[What is expected] Nothing but the images is to be left out of your exact copy of the entries.

[Input material]
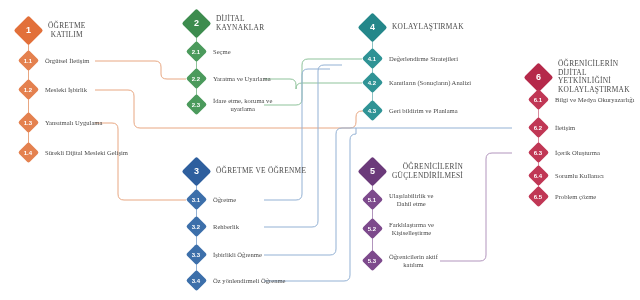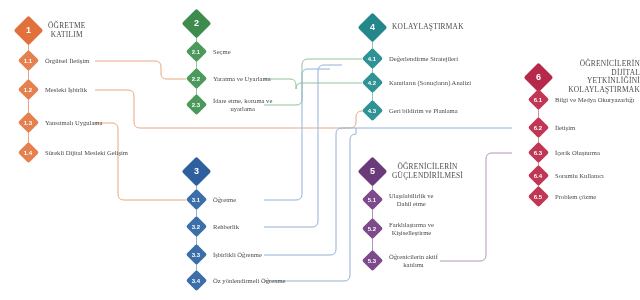--- a/index.html
+++ b/index.html
@@ -71,20 +71,22 @@
         <div class="dia" style="background: rgb(228, 129, 79);">
           <span>1.4</span>
         </div>
         <div class="lbl" style="color: rgb(74, 74, 74);">Sürekli Dijital Mesleki Gelişim</div>
       </div>
       <div class="stem" style="left: 196px; top: 24px; height: 81px; background: rgb(143, 195, 155);"></div>
       <div class="node main c-main" style="left: 186px; top: 13px;">
         <div class="dia" style="background: rgb(61, 140, 78);">
           <span>2</span>
         </div>
+        <div class="lbl" style="color: rgb(74, 74, 74); text-align: left;">DİJİTAL
+KAYNAKLAR</div>
       </div>
       <div class="node sub" style="left: 189px; top: 44px;">
         <div class="dia" style="background: rgb(75, 154, 92);">
           <span>2.1</span>
         </div>
         <div class="lbl" style="color: rgb(74, 74, 74);">Seçme</div>
       </div>
       <div class="node sub" style="left: 189px; top: 71px;">
         <div class="dia" style="background: rgb(75, 154, 92);">
           <span>2.2</span>
@@ -96,20 +98,21 @@
           <span>2.3</span>
         </div>
         <div class="lbl" style="color: rgb(74, 74, 74); text-align: center;">İdare etme, koruma ve
 uyarlama</div>
       </div>
       <div class="stem" style="left: 196px; top: 172px; height: 109px; background: rgb(147, 177, 212);"></div>
       <div class="node main c-main" style="left: 186px; top: 161px;">
         <div class="dia" style="background: rgb(46, 95, 158);">
           <span>3</span>
         </div>
+        <div class="lbl" style="color: rgb(74, 74, 74); text-align: left;">ÖĞRETME VE ÖĞRENME</div>
       </div>
       <div class="node sub" style="left: 189px; top: 192px;">
         <div class="dia" style="background: rgb(60, 111, 170);">
           <span>3.1</span>
         </div>
         <div class="lbl" style="color: rgb(74, 74, 74);">Öğretme</div>
       </div>
       <div class="node sub" style="left: 189px; top: 219px;">
         <div class="dia" style="background: rgb(60, 111, 170);">
           <span>3.2</span>
@@ -151,21 +154,21 @@
         <div class="dia" style="background: rgb(47, 147, 149);">
           <span>4.3</span>
         </div>
         <div class="lbl" style="color: rgb(74, 74, 74);">Geri bildirim ve Planlama</div>
       </div>
       <div class="stem" style="left: 372px; top: 172px; height: 89px; background: rgb(178, 149, 189);"></div>
       <div class="node main c-main" style="left: 362px; top: 161px;">
         <div class="dia" style="background: rgb(107, 58, 122);">
           <span>5</span>
         </div>
-        <div class="lbl" style="color: rgb(74, 74, 74); text-align: center;">ÖĞRENİCİLERİN
+        <div class="lbl" style="color: rgb(74, 74, 74); text-align: right;">ÖĞRENİCİLERİN
 GÜÇLENDİRİLMESİ</div>
       </div>
       <div class="node sub" style="left: 365px; top: 192px;">
         <div class="dia" style="background: rgb(125, 74, 140);">
           <span>5.1</span>
         </div>
         <div class="lbl" style="color: rgb(74, 74, 74); text-align: center;">Ulaşılabilirlik ve
 Dahil etme</div>
       </div>
       <div class="node sub" style="left: 365px; top: 221px;">
@@ -180,21 +183,21 @@
           <span>5.3</span>
         </div>
         <div class="lbl" style="color: rgb(74, 74, 74); text-align: center;">Öğrenicilerin aktif
 katılımı</div>
       </div>
       <div class="stem" style="left: 538px; top: 71px; height: 126px; background: rgb(216, 142, 160);"></div>
       <div class="node main c-main" style="left: 528px; top: 60px;">
         <div class="dia" style="background: rgb(181, 41, 74);">
           <span>6</span>
         </div>
-        <div class="lbl" style="color: rgb(74, 74, 74); text-align: right;">ÖĞRENİCİLERİN DİJİTAL
+        <div class="lbl" style="color: rgb(74, 74, 74); text-align: left;">ÖĞRENİCİLERİN DİJİTAL
 YETKİNLİĞİNİ
 KOLAYLAŞTIRMAK</div>
       </div>
       <div class="node sub" style="left: 531px; top: 92px;">
         <div class="dia" style="background: rgb(192, 55, 85);">
           <span>6.1</span>
         </div>
         <div class="lbl" style="color: rgb(74, 74, 74);">Bilgi ve Medya Okuryazarlığı</div>
       </div>
       <div class="node sub" style="left: 531px; top: 120px;">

[Answer]
--- a/index.html
+++ b/index.html
@@ -71,20 +71,22 @@
         <div class="dia" style="background: rgb(228, 129, 79);">
           <span>1.4</span>
         </div>
         <div class="lbl" style="color: rgb(74, 74, 74);">Sürekli Dijital Mesleki Gelişim</div>
       </div>
       <div class="stem" style="left: 196px; top: 24px; height: 81px; background: rgb(143, 195, 155);"></div>
       <div class="node main c-main" style="left: 186px; top: 13px;">
         <div class="dia" style="background: rgb(61, 140, 78);">
           <span>2</span>
         </div>
+        <div class="lbl" style="color: rgb(74, 74, 74); text-align: left;">DİJİTAL
+KAYNAKLAR</div>
       </div>
       <div class="node sub" style="left: 189px; top: 44px;">
         <div class="dia" style="background: rgb(75, 154, 92);">
           <span>2.1</span>
         </div>
         <div class="lbl" style="color: rgb(74, 74, 74);">Seçme</div>
       </div>
       <div class="node sub" style="left: 189px; top: 71px;">
         <div class="dia" style="background: rgb(75, 154, 92);">
           <span>2.2</span>
@@ -96,20 +98,21 @@
           <span>2.3</span>
         </div>
         <div class="lbl" style="color: rgb(74, 74, 74); text-align: center;">İdare etme, koruma ve
 uyarlama</div>
       </div>
       <div class="stem" style="left: 196px; top: 172px; height: 109px; background: rgb(147, 177, 212);"></div>
       <div class="node main c-main" style="left: 186px; top: 161px;">
         <div class="dia" style="background: rgb(46, 95, 158);">
           <span>3</span>
         </div>
+        <div class="lbl" style="color: rgb(74, 74, 74); text-align: left;">ÖĞRETME VE ÖĞRENME</div>
       </div>
       <div class="node sub" style="left: 189px; top: 192px;">
         <div class="dia" style="background: rgb(60, 111, 170);">
           <span>3.1</span>
         </div>
         <div class="lbl" style="color: rgb(74, 74, 74);">Öğretme</div>
       </div>
       <div class="node sub" style="left: 189px; top: 219px;">
         <div class="dia" style="background: rgb(60, 111, 170);">
           <span>3.2</span>
@@ -151,21 +154,21 @@
         <div class="dia" style="background: rgb(47, 147, 149);">
           <span>4.3</span>
         </div>
         <div class="lbl" style="color: rgb(74, 74, 74);">Geri bildirim ve Planlama</div>
       </div>
       <div class="stem" style="left: 372px; top: 172px; height: 89px; background: rgb(178, 149, 189);"></div>
       <div class="node main c-main" style="left: 362px; top: 161px;">
         <div class="dia" style="background: rgb(107, 58, 122);">
           <span>5</span>
         </div>
-        <div class="lbl" style="color: rgb(74, 74, 74); text-align: center;">ÖĞRENİCİLERİN
+        <div class="lbl" style="color: rgb(74, 74, 74); text-align: right;">ÖĞRENİCİLERİN
 GÜÇLENDİRİLMESİ</div>
       </div>
       <div class="node sub" style="left: 365px; top: 192px;">
         <div class="dia" style="background: rgb(125, 74, 140);">
           <span>5.1</span>
         </div>
         <div class="lbl" style="color: rgb(74, 74, 74); text-align: center;">Ulaşılabilirlik ve
 Dahil etme</div>
       </div>
       <div class="node sub" style="left: 365px; top: 221px;">
@@ -180,21 +183,21 @@
           <span>5.3</span>
         </div>
         <div class="lbl" style="color: rgb(74, 74, 74); text-align: center;">Öğrenicilerin aktif
 katılımı</div>
       </div>
       <div class="stem" style="left: 538px; top: 71px; height: 126px; background: rgb(216, 142, 160);"></div>
       <div class="node main c-main" style="left: 528px; top: 60px;">
         <div class="dia" style="background: rgb(181, 41, 74);">
           <span>6</span>
         </div>
-        <div class="lbl" style="color: rgb(74, 74, 74); text-align: right;">ÖĞRENİCİLERİN DİJİTAL
+        <div class="lbl" style="color: rgb(74, 74, 74); text-align: left;">ÖĞRENİCİLERİN DİJİTAL
 YETKİNLİĞİNİ
 KOLAYLAŞTIRMAK</div>
       </div>
       <div class="node sub" style="left: 531px; top: 92px;">
         <div class="dia" style="background: rgb(192, 55, 85);">
           <span>6.1</span>
         </div>
         <div class="lbl" style="color: rgb(74, 74, 74);">Bilgi ve Medya Okuryazarlığı</div>
       </div>
       <div class="node sub" style="left: 531px; top: 120px;">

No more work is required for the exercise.